McDonald’s verkaufte seine 850 Filialen in Russland zu einem symbolischen Preis deutlich unter Marktwert an den Franchisenehmer Alexander Gowor. Die US-Fast-Food-Kette sicherte sich jedoch ein Rückkaufsrecht von 11 Jahren. Nach einem Rebranding als „Wkusno i totschka“ eröffnete der sibirische Unternehmer die Filialen Anfang Juni 2022 wieder. Ein Großteil der 62.000 Arbeitsplätze blieb dabei erhalten.

Management-Buy-out erfreut sich steigender Beliebtheit

Die derzeit bevorzugte Variante, das Geschäft in Russland abzustoßen, ist der Management-Buy-out. Dieser ist häufig die schnellere und günstigere Option als eine Liquidierung. Zudem hat diese Variante den Vorteil, dass damit verhindert werden kann, dass sich kremlnahe Oligarchen zu Spottpreisen die Aktiva deutscher Unternehmen einverleiben.

Zunächst muss ein marktgerechter Verkaufspreis erzielt werden. „Beim Management-Buy-out kann es sein, dass die Steuerbehörde die Preise für die Veräußerung und einen möglichen vereinbarten Rückkauf als nicht fremdüblich in Zweifel zieht.
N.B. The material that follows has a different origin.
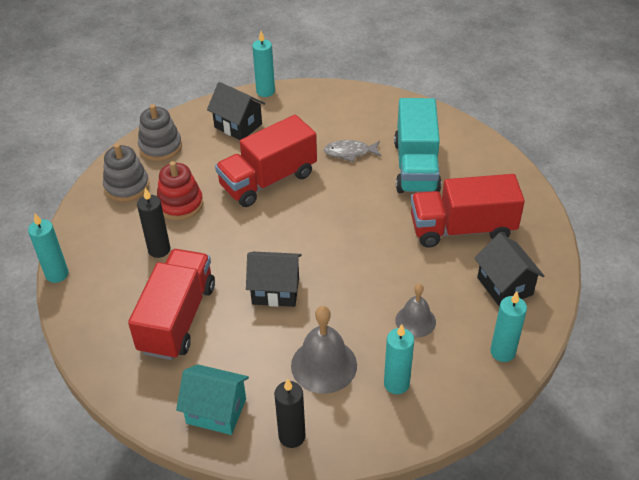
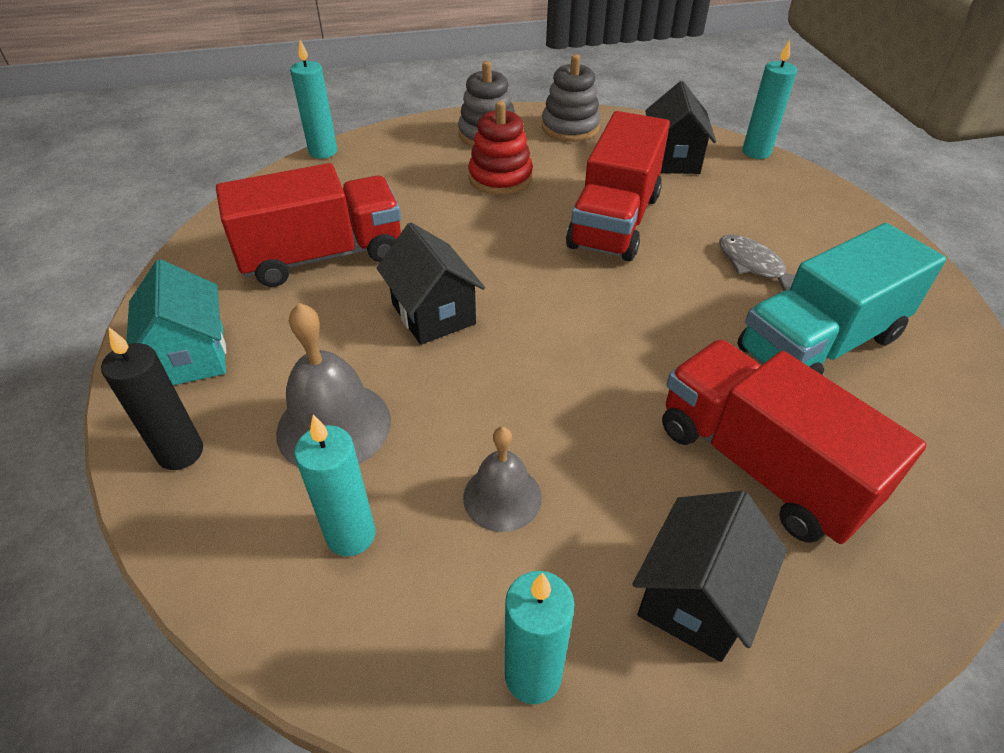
camera: 55 degrees right, 0 degrees up
black candle [137,188,170,258] -> none
red truck [215,115,317,207] -> red truck turned 90 degrees counterclockwise [566,111,670,261]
Hier sollte beachtet werden, dass Verkäufer, verkaufte Gesellschaft und der Generaldirektor, der meist als Käufer auftritt, nach russischem Recht aus steuerlicher Sicht als nahestehende Personen behandelt werden“, ergänzt Andre Scholz von RSP International.

Weiterhin sollte durch eine sorgfältige Prüfung (Due Diligence) eine Risikobewertung der bisherigen Tätigkeit des Unternehmens erfolgen. Auch die Frage der Firmenbezeichnung sowie der Nutzung von Marken-, Lizenz- und Schutzrechten müssen geregelt und diese gegebenenfalls speziell für den russischen Markt registriert werden. Die Nutzung der Immobilien und IT-Ausrüstung sowie deren Anbindung an das Mutterhaus müssen vertraglich fixiert werden.

Einige Firmeninhaber wollen die Kontrolle über das lokale Unternehmen auch nach dem Austritt behalten. Dazu bieten sich die Verpfändung der Anteile, das Halten eines Minoritätsanteils, oder der Abschluss eines Gesellschaftsvertrages an. Zudem sichern sich einige Investoren ein Rückkaufsrecht zwischen 2 und 11 Jahren über Call-Optionen oder Escrow-Verträge.

Der Logistikkonzern Kuehne+Nagel verkauft sein Russlandgeschäft an den lokalen Geschäftsführer Perry Neumann. Das Unternehmen will unter neuem Namen in Russland, Belarus, Kasachstan und Aserbaidschan tätig sein. Auch Dr. Oetker und Rehau gehen den Weg des Management-Buy-outs.